Could you state how many lines of the material hold "right"? Include nothing beyond the number.

** Opening Records shown block **

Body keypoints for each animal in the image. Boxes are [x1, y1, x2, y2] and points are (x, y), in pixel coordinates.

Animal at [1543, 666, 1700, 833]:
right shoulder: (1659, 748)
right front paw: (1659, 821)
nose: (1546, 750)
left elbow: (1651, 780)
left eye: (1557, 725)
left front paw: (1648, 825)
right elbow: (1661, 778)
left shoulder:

** Closing Records shown block **

__Task response__: 3